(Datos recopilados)
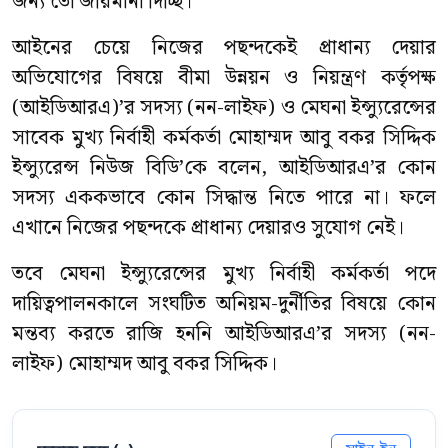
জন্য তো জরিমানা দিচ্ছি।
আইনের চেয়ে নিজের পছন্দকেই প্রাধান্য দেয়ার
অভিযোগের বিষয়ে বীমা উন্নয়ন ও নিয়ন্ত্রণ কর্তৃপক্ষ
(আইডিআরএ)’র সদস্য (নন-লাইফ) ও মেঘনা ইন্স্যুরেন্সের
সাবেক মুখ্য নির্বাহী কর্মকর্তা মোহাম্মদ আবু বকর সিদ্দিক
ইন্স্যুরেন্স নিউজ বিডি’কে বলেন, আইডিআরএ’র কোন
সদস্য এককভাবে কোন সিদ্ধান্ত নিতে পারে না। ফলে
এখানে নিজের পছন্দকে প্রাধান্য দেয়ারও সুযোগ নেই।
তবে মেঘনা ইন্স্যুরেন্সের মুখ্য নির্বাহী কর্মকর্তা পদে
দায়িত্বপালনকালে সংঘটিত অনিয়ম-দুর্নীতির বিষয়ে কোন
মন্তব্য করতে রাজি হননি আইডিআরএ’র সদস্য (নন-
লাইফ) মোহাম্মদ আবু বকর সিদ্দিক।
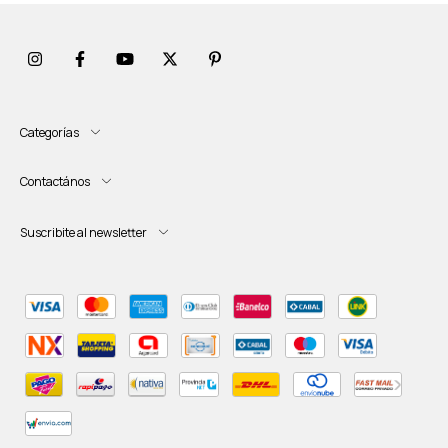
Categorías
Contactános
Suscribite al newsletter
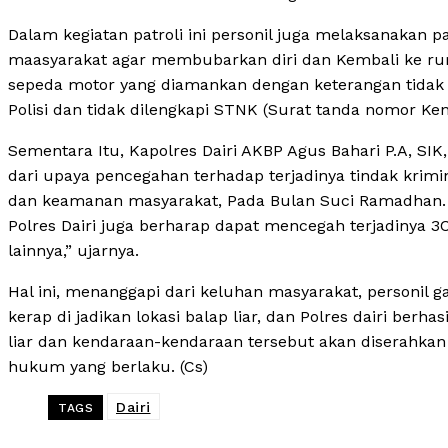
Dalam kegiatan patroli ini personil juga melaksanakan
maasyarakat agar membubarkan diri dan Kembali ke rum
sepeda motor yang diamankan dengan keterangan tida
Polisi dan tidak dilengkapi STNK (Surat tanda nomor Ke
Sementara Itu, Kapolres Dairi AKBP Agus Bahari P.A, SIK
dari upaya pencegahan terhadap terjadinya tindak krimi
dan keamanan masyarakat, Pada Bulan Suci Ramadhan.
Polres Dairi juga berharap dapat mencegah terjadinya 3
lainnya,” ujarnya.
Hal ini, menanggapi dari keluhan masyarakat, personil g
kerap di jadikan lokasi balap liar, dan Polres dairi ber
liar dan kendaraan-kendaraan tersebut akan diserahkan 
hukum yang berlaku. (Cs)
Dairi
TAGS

_Objetivo del ejercicio_. Seleccione cada línea de los ítems anteriores en la que aparezca la cadena "dari", teniendo en cuenta las mayúsculas y minúsculas, y cópiela.

_Respuesta_.
dari upaya pencegahan terhadap terjadinya tindak krimi
Hal ini, menanggapi dari keluhan masyarakat, personil g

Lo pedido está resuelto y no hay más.